## [ASSIGNMENT]
The output should match, line for line, the records from the line containing "Figure 7. Study area" through the line containing "TABLE 3 | Comparison", with every picture left out.

*** TASK INPUT ***

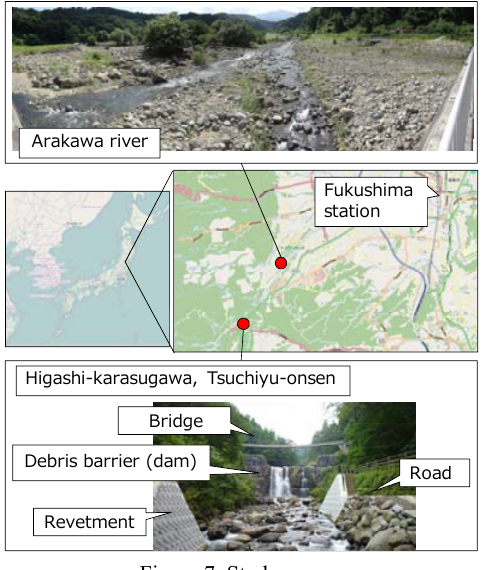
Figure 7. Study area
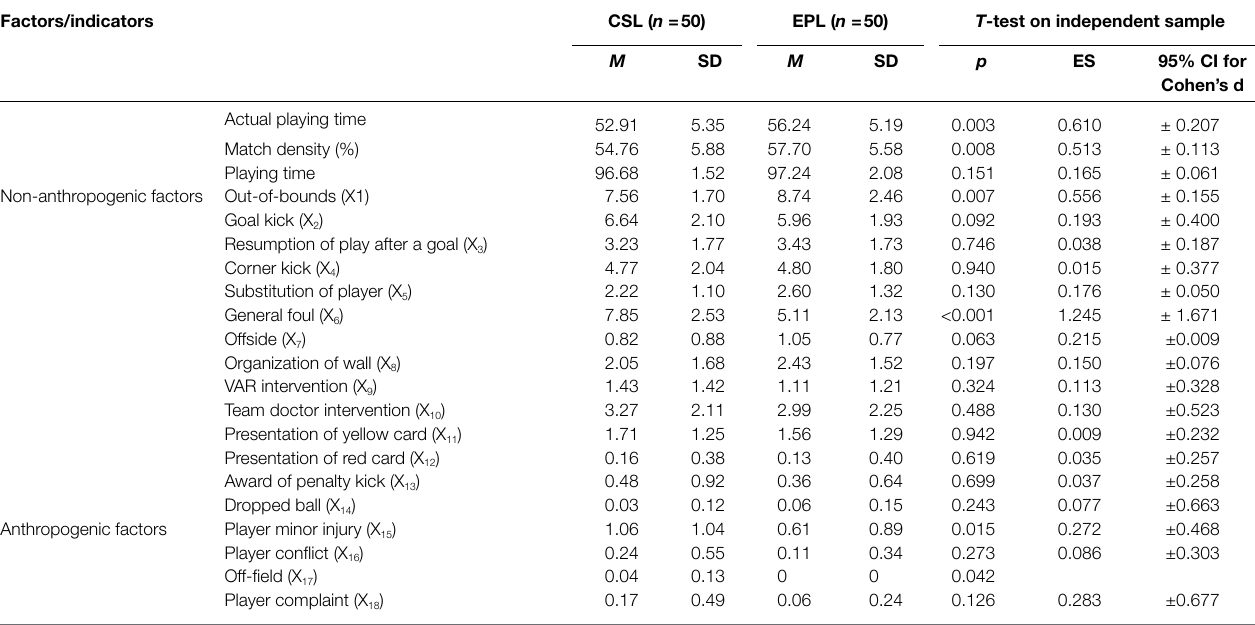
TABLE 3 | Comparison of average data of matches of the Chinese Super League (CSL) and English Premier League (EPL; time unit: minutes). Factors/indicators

*** End of TASK INPUT ***
*** TASK INPUT ***

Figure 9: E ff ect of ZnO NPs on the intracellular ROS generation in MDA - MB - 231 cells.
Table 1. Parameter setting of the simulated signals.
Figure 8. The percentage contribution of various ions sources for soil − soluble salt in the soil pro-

*** End of TASK INPUT ***
*** TASK INPUT ***

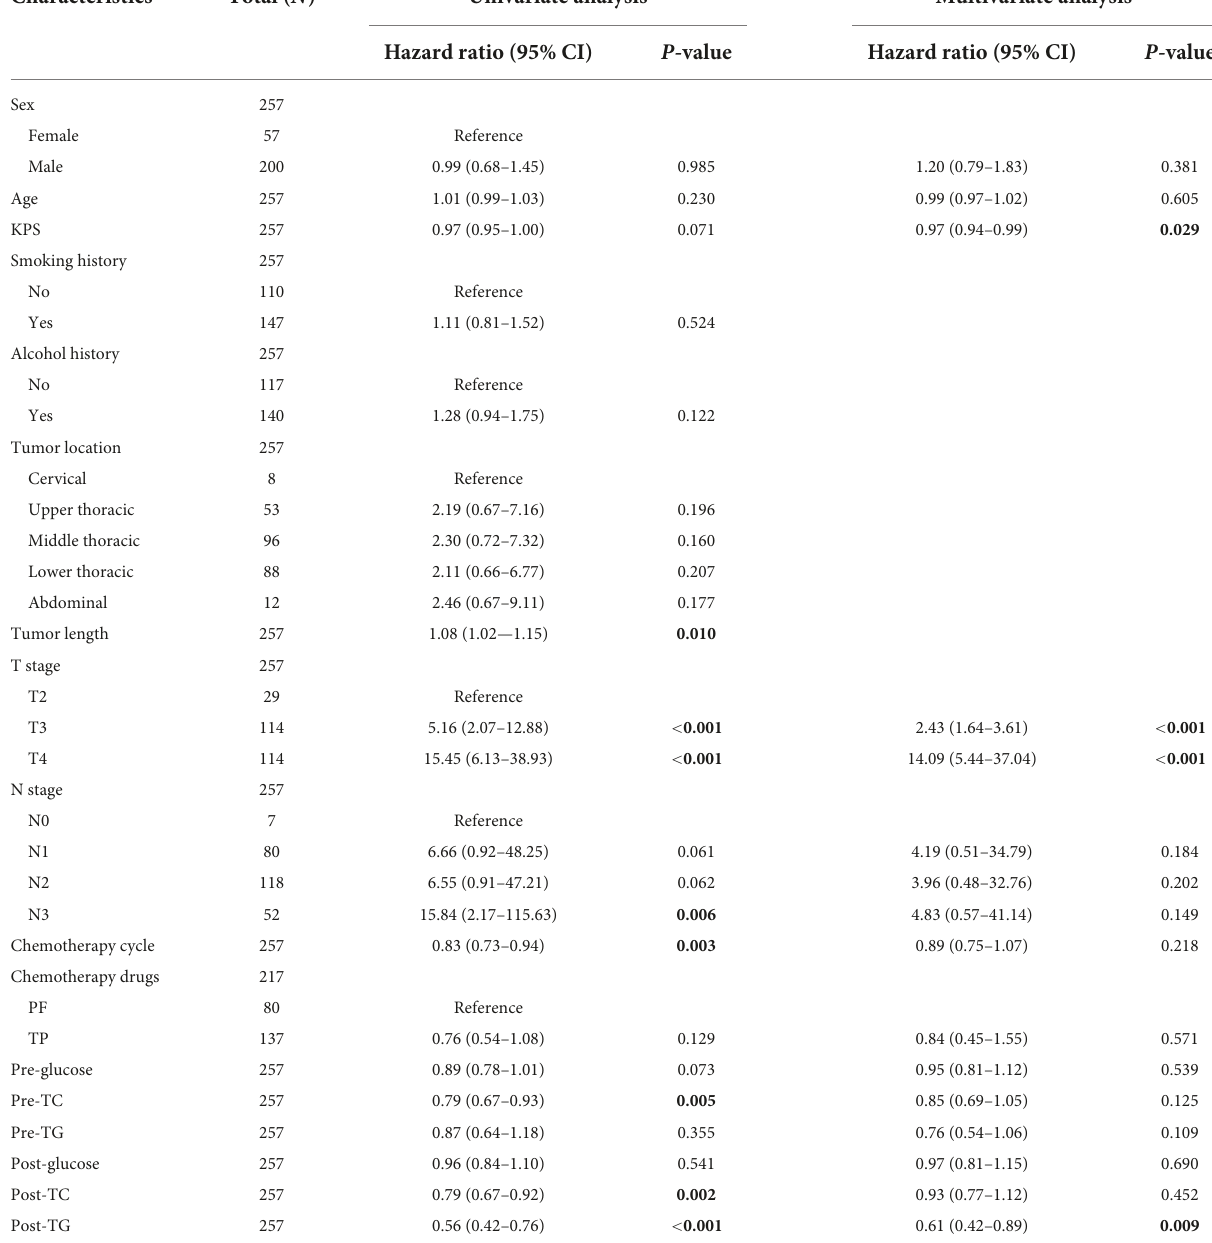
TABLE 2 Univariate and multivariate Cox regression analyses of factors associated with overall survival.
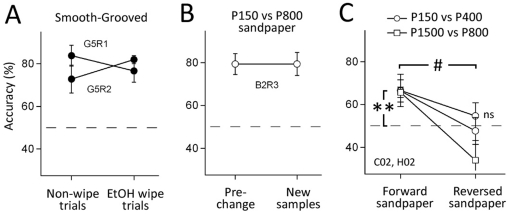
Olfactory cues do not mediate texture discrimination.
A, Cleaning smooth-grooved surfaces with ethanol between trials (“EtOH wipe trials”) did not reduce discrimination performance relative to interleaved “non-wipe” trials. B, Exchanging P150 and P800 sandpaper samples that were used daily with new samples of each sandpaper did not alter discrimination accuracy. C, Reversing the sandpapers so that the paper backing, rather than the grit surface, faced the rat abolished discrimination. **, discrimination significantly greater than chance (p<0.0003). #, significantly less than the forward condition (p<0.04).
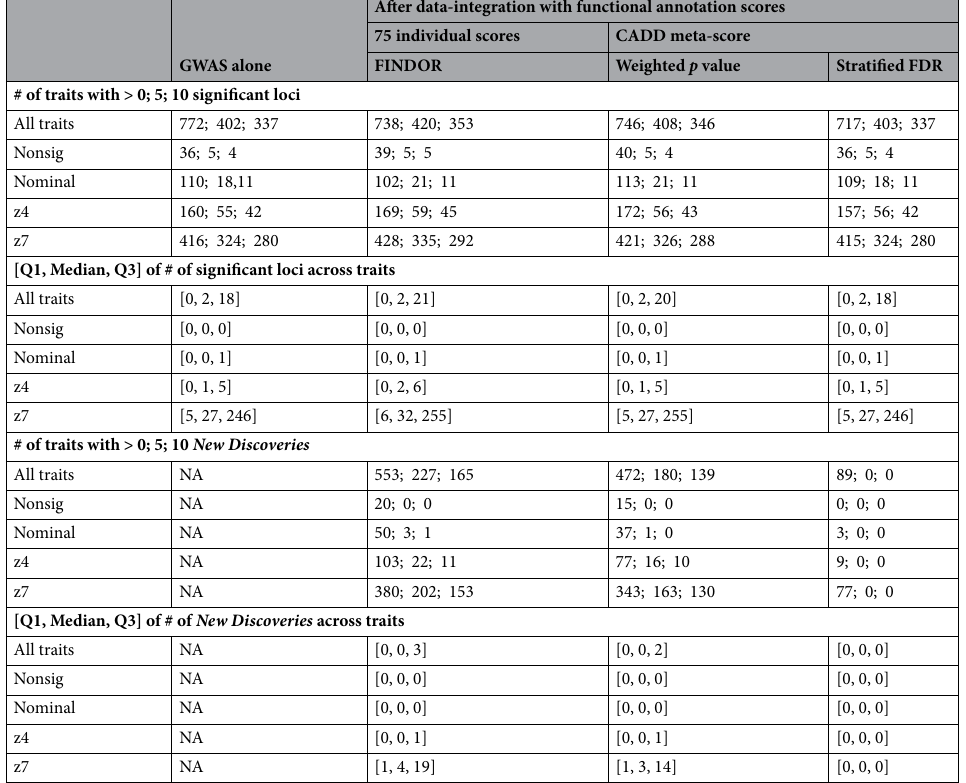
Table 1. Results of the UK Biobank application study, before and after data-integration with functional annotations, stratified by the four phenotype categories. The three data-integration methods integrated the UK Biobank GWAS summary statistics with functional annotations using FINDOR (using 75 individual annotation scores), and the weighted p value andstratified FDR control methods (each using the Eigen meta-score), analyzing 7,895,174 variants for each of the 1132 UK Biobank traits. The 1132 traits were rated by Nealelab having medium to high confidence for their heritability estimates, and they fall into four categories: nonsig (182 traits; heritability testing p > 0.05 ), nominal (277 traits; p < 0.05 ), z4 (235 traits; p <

*** End of TASK INPUT ***

## [EXERCISE ANSWER]
Figure 7. Study area
TABLE 3 | Comparison of average data of matches of the Chinese Super League (CSL) and English Premier League (EPL; time unit: minutes). Factors/indicators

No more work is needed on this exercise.